Efficient computational information geometric analysis of physically allowed quantum cloning attacks for quantum key distribution protocols

  • Authors:
  • Laszlo Gyongyosi;Sandor Imre

  • Affiliations:
  • Department of Telecommunications, Budapest University of Technology, Hungary;Department of Telecommunications, Budapest University of Technology, Hungary

  • Venue:
  • WSEAS TRANSACTIONS on COMMUNICATIONS
  • Year:
  • 2010

Quantified Score

Hi-index 0.00

Visualization

Abstract

In secret quantum communications the best eavesdropping attacks on quantum cryptography are based on imperfect cloning machines. The incoherent attack, based on quantum cloning, is the most common eavesdropping strategy.

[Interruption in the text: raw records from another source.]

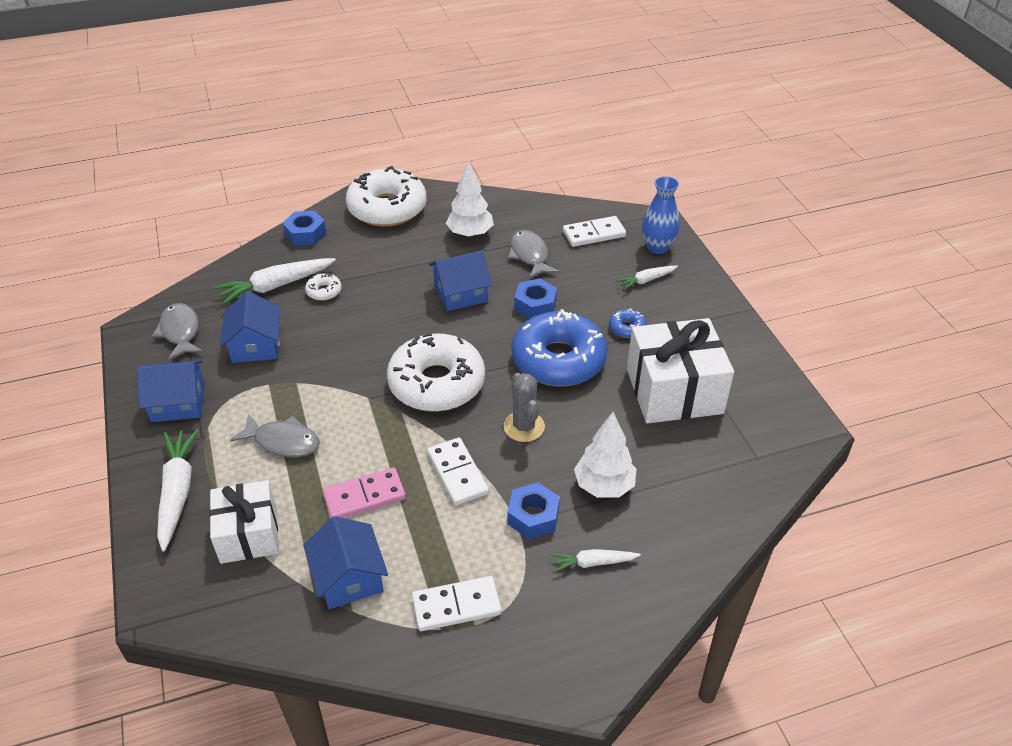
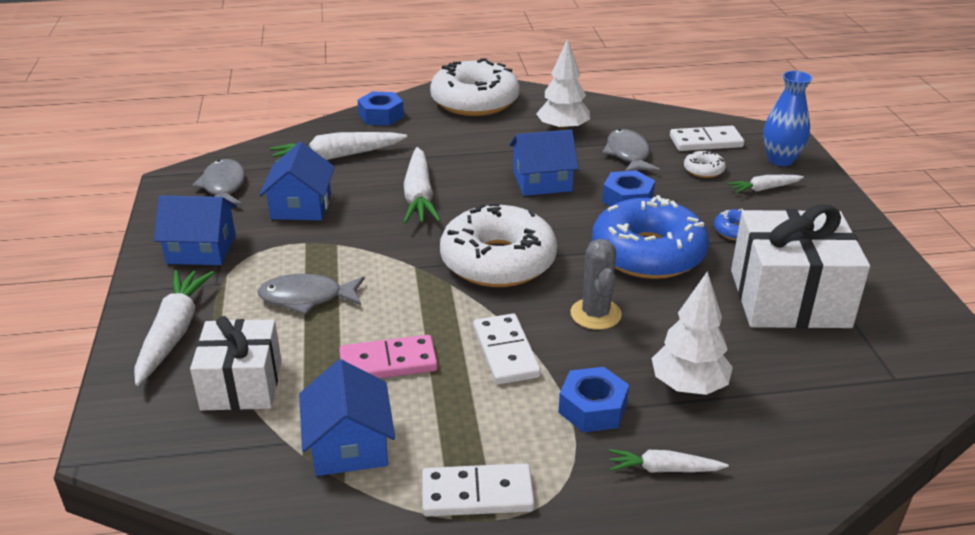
camera: 10 degrees right, 10 degrees down
(283, 442) = (307, 298): grey fish -> grey fish turned 150 degrees clockwise
(324, 291) = (388, 166): white donut -> white donut (703, 170)
(357, 322) = (419, 196): none -> white carrot

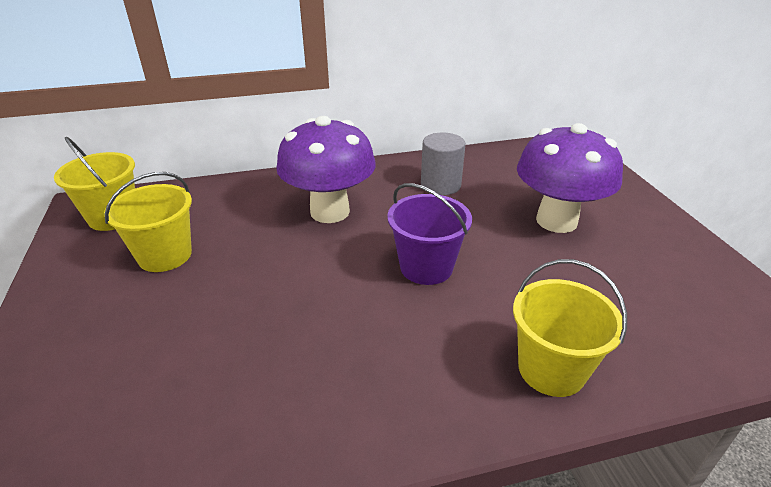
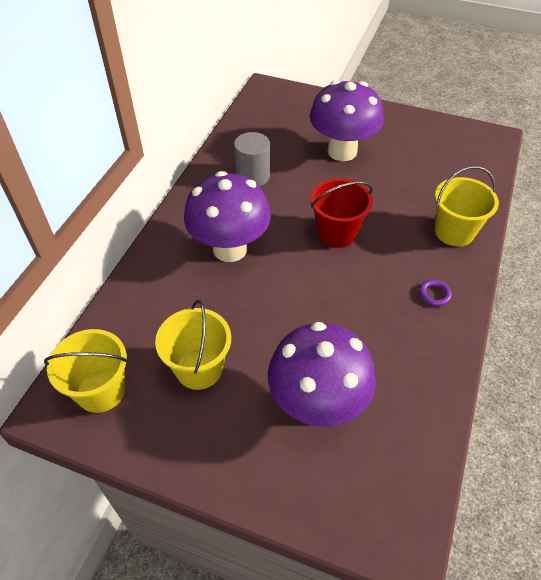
camera: 55 degrees left, 15 degrees up
(157, 354) = (317, 404): none -> purple mushroom
(412, 394) = (434, 294): none -> purple ring
(426, 267) = (337, 233): purple bucket -> red bucket

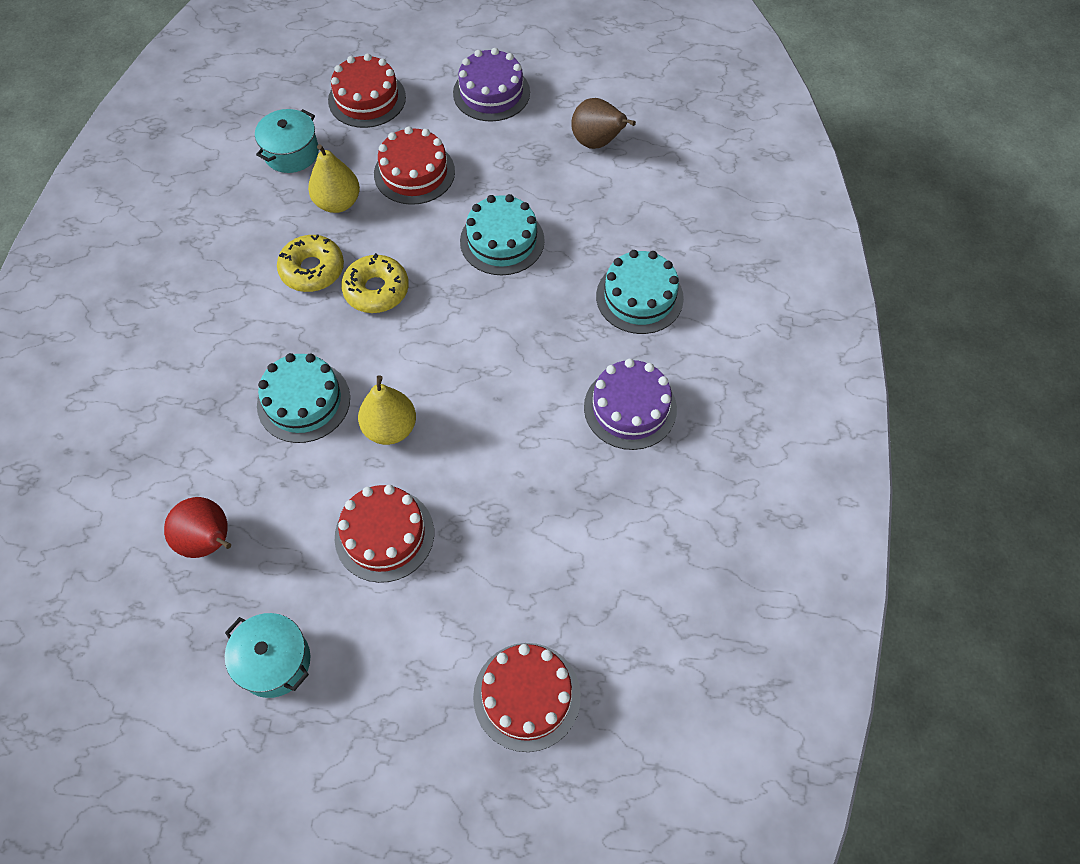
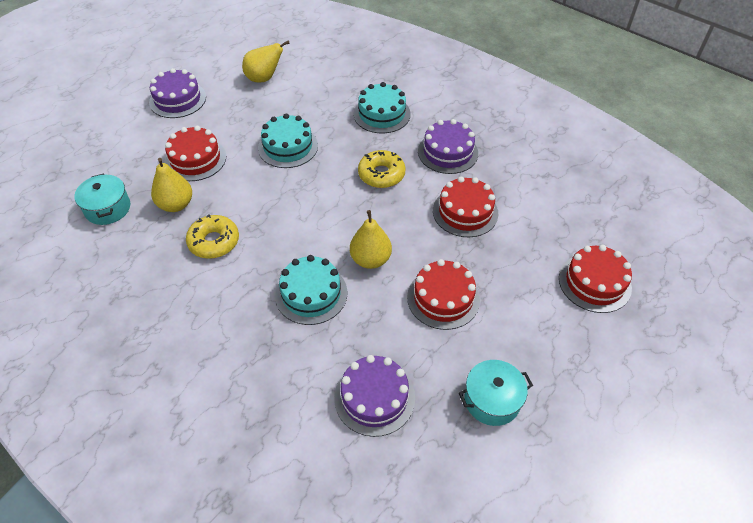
camera: 55 degrees left, 10 degrees down
(209, 541) = (374, 397): red pear -> purple cake
(367, 99) = (111, 153): red cake -> red cake (465, 212)
(376, 290) = (263, 218): yellow donut -> yellow donut (381, 174)
(597, 143) = (264, 78): brown pear -> yellow pear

Using a probe, the eavesdropper imperfectly clones the sender's quantum state which keeps one copy and sends the other. The physically allowed transformations of Eve's quantum cloner on Bob's qubit can be described in terms of Completely Positive (CP), trace preserving maps. The map of the quantum cloner compresses the Bloch-ball, as an affine map. This affine map has to be a complete positive, trace preserving map, which shrinks the Bloch ball. The effects of a quantum cloner can be given in tetrahedron representation. In this paper we show a new, quantum information theoretical representation of eavesdropping detection, focused on the Four-state (BB84) and Six-state quantum cryptography protocols. We use a fundamentally new computational geometrical method to analyze the informational theoretical impacts of cloning activity on the quantum channel. The proposed algorithm uses Delaunay tessellation and convex hull calculation on the Bloch sphere, with respect to quantum relative entropy as distance measure. The improved core-set approach can be used to analyze efficiently the informational theoretical impacts of physically allowed quantum cloning attacks.